Maureen Mancuso, U of G provost and vice-president, academic, said there are about 130 million children around the world who have no access to education, and for whom elementary school is only a faint dream. Seven out of 10 of them are girls.

“We live in a country of plenty,” she said, adding that social, technological and political changes in this country have given girls opportunities unimagined by women of the past.

“Take advantage of all of your opportunities,” Mancuso said. “Your dreams are within your reach. You have the support, strength, freedom and power to achieve your goals.”

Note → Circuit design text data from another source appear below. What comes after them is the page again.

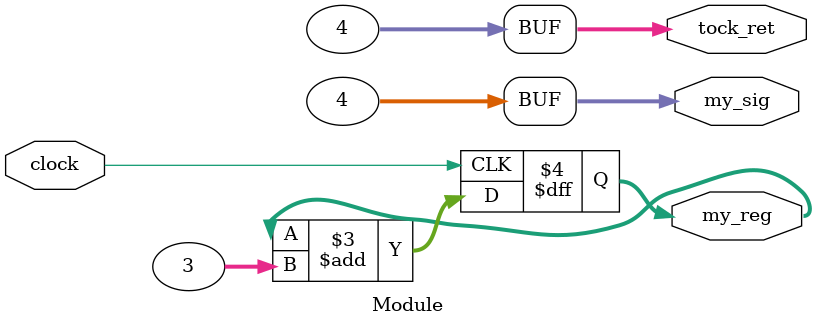
<source format=sv>
`include "metron/tools/metron_tools.sv"


package MyPackage;
  parameter /*static*/ /*const*/ int foo = 3;
endpackage

module Module (
  // global clock
  input logic clock,
  // output signals
  output int my_sig,
  // output registers
  output int my_reg,
  // tock() ports
  output int tock_ret
);
/*public*/


  always_comb begin : tock
    my_sig = MyPackage::foo + 1;
    tock_ret = my_sig;
  end

  always_ff @(posedge clock) begin : tick
    my_reg <= my_reg + MyPackage::foo;
  end
endmodule

</source>
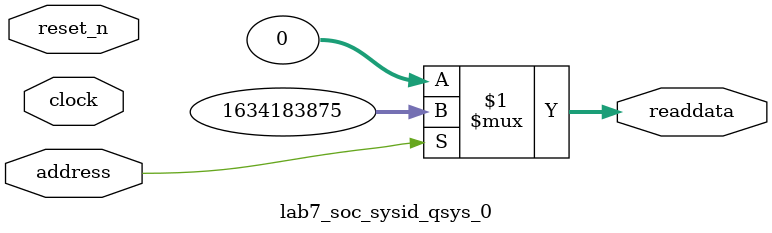
<source format=v>



// synthesis translate_off
`timescale 1ns / 1ps
// synthesis translate_on

// turn off superfluous verilog processor warnings 
// altera message_level Level1 
// altera message_off 10034 10035 10036 10037 10230 10240 10030 

module lab7_soc_sysid_qsys_0 (
               // inputs:
                address,
                clock,
                reset_n,

               // outputs:
                readdata
             )
;

  output  [ 31: 0] readdata;
  input            address;
  input            clock;
  input            reset_n;

  wire    [ 31: 0] readdata;
  //control_slave, which is an e_avalon_slave
  assign readdata = address ? 1634183875 : 0;

endmodule



</source>
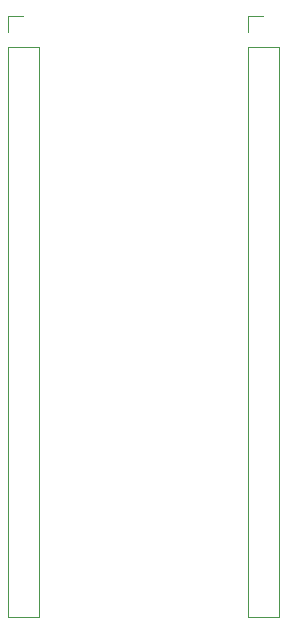
<source format=gbo>
%TF.GenerationSoftware,KiCad,Pcbnew,7.0.5*%
%TF.CreationDate,2023-09-18T23:30:41+09:00*%
%TF.ProjectId,PIC18F47QXX_SD,50494331-3846-4343-9751-58585f53442e,1.1*%
%TF.SameCoordinates,PX60e4b00PY791ddc0*%
%TF.FileFunction,Legend,Bot*%
%TF.FilePolarity,Positive*%
%FSLAX46Y46*%
G04 Gerber Fmt 4.6, Leading zero omitted, Abs format (unit mm)*
G04 Created by KiCad (PCBNEW 7.0.5) date 2023-09-18 23:30:41*
%MOMM*%
%LPD*%
G01*
G04 APERTURE LIST*
%ADD10C,0.120000*%
G04 APERTURE END LIST*
D10*
X3870000Y3750000D02*
X1210000Y3750000D01*
X3870000Y52070000D02*
X3870000Y3750000D01*
X3870000Y52070000D02*
X1210000Y52070000D01*
X2540000Y54670000D02*
X1210000Y54670000D01*
X1210000Y52070000D02*
X1210000Y3750000D01*
X1210000Y54670000D02*
X1210000Y53340000D01*
X24190000Y3750000D02*
X21530000Y3750000D01*
X24190000Y52070000D02*
X24190000Y3750000D01*
X24190000Y52070000D02*
X21530000Y52070000D01*
X22860000Y54670000D02*
X21530000Y54670000D01*
X21530000Y52070000D02*
X21530000Y3750000D01*
X21530000Y54670000D02*
X21530000Y53340000D01*
M02*

</source>
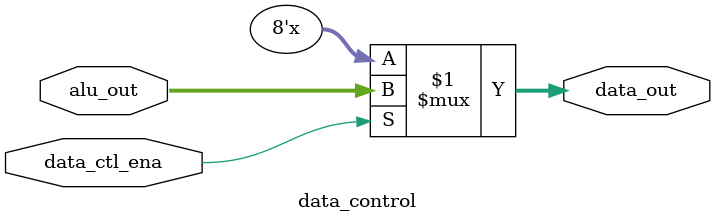
<source format=v>
module data_control (
    input [7:0]  alu_out,
    input        data_ctl_ena,
    output [7:0] data_out
);
    
assign data_out = data_ctl_ena ? alu_out : 8'bzzzzzzzz;

endmodule
</source>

Emily Perrault, a special projects manager with U of G’s Better Planet Project, was an organizer of the event. Its purpose, she said, was to give girls a forum in which to share the circumstances of their lives, while helping them become more conscious of the condition of girls around the world.

Opportunities to engage in actions aimed at improving the lives of girls were provided at the event, Perrault added. A number of community partners were on hand to offer tangible opportunities to get involved and work for change.

Crosby called sexism “a global epidemic,” one established and perpetuated deliberately “in order to maintain control of power, as well as generate and hoard an enormous amount of wealth that comes at the expense of others.”

A strong feminist movement is crucial for enhancing the freedom and equality of women and girls everywhere, she indicated. She urged the girls — who have been bombarded throughout their lives with information about men and masculinity — to learn about girls, women and femininity, and to explore the diverse ways in which the feminine manifests itself.

“We assume that there is a standard that we should all be adhering to, a stand of ability, of productivity, of education, or of development,” she said. “Even worse so, we assume that one small group of people can make that standard.”

No one can impose a standard over another person, she said.

“We need to create the conditions for self-determination for individuals and communities, for interdependence not dominance, for systemic change and not charity,” she added. “These are the ways that we will change the world, rooted in a deep desire to learn of each other from each other, through collaboration, justice and love.”

The feminist perspective, Cosby added, helps answer many questions for women and girls — answers, for example, why the accomplishments of women are rarely taught in school, and why culture is saturated with “hypersexualized, photoshopped representations of women and girls.”

The mobilization of feminist movements, she said, citing a recent study published in the American Political Science Review, is more important for change than the wealth of nations, left-wing political parties or the number of women politicians.

“What these findings tell us is that the single most powerful resource in transforming the state and the safety of women and girls, are the women and girls in their own cities, villages, countries,” she said.

When women, backed by “the authority that only they can have from having their specific life experiences,” get angry, get organized, and start speaking out, they transformed the world.

“I won’t promise you it will be easy, but I can promise you that we can do this, we have everything that we need,” she concluded in her address.

“We are powerful beyond measure, and it will take generations, and it will be hard, and it will not happen without us, without all of us. Girls, the world needs you now more than ever.”